Fehltage aufgrund von psychischen Erkrankungen: neue Versorgungsansätze unverzichtbar

Veröffentlicht am 28.01.2015 08:19 von admin

Pressestatement Nr. 2 | 28.01.2015

Deutsche Gesellschaft für Psychiatrie und Psychotherapie, Psychosomatik und Nervenheilkunde (DGPPN)

 

Nach aktuellen Meldungen von DAK-Gesundheit und Techniker Krankenkasse verursachen psychische Erkrankungen in Deutschland bei Arbeitnehmern immer mehr Fehltage. Demnach entfielen 2014 knapp 17 Prozent aller Ausfalltage auf Depressionen, Angststörungen und andere psychische Leiden.

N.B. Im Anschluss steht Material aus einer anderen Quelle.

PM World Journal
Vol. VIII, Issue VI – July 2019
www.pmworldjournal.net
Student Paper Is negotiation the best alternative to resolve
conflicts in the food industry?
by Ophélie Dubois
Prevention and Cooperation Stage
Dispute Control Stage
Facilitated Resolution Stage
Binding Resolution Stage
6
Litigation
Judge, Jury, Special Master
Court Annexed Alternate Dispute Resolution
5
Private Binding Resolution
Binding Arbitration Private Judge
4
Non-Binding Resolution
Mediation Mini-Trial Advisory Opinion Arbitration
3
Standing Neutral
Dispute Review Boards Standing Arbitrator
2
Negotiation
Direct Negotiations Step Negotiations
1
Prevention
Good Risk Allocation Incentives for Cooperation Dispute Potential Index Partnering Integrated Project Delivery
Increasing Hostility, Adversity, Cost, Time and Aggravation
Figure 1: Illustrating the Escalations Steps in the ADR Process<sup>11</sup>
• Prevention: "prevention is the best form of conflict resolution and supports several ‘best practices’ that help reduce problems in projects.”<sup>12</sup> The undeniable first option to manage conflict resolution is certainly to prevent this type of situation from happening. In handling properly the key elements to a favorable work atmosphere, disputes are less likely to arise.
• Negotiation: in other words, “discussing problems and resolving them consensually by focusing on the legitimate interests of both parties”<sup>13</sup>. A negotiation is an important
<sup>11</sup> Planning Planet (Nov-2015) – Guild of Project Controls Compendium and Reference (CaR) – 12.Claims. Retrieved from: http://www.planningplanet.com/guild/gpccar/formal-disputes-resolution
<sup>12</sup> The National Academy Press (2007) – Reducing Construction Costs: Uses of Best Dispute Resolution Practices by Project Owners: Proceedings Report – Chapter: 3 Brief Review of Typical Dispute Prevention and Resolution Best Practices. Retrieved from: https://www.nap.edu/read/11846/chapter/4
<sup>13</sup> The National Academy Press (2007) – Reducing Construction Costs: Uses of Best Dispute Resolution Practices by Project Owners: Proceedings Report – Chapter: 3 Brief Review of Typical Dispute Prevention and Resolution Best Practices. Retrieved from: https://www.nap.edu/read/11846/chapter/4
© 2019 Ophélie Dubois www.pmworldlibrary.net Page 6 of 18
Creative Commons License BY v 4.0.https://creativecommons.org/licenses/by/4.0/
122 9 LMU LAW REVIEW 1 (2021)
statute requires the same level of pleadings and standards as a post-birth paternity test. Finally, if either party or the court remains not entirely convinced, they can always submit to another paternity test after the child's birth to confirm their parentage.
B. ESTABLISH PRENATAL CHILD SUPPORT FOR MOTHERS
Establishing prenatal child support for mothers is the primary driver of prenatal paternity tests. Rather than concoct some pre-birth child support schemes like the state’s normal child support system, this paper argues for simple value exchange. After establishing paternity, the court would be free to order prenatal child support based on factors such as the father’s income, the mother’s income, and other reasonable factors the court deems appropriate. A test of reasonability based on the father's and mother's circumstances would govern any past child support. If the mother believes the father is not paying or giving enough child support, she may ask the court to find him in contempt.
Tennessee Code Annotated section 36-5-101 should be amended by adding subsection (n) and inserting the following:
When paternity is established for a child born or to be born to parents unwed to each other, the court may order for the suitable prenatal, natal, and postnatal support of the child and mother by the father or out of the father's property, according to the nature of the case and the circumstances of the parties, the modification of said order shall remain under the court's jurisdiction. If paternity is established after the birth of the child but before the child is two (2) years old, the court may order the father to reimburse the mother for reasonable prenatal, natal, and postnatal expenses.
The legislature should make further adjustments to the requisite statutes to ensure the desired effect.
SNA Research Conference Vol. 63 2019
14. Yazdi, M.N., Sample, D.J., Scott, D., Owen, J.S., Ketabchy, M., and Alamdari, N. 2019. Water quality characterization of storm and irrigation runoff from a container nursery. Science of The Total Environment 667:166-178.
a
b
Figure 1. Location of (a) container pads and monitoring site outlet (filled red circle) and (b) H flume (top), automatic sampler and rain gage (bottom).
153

Damit sind psychische Erkrankungen der zweithäufigste Grund für Krankschreibungen. Dazu erklärt DGPPN-Präsidentin Dr. Iris Hauth: 

„Die aktuellen Reporte machen deutlich, dass psychische Erkrankungen zu den schwerwiegendsten Gesundheitsproblemen in Deutschland gehören. Sie müssen deshalb noch stärker in den Fokus von Gesundheitspolitik und Selbstverwaltung rücken. Unverzichtbar ist dabei die Entwicklung und Implementierung von sektorenübergreifenden und strukturierten Versorgungsansätzen. Prävention, Behandlung und Rehabilitation müssen ambulant und stationär so ineinander greifen, dass wir psychisch erkrankte Menschen frühzeitig ausreichend behandeln und ihre Teilhabe am gesellschaftlichen Leben sichern können. Nur so lassen sich langfristig die enormen Krankheitslasten reduzieren.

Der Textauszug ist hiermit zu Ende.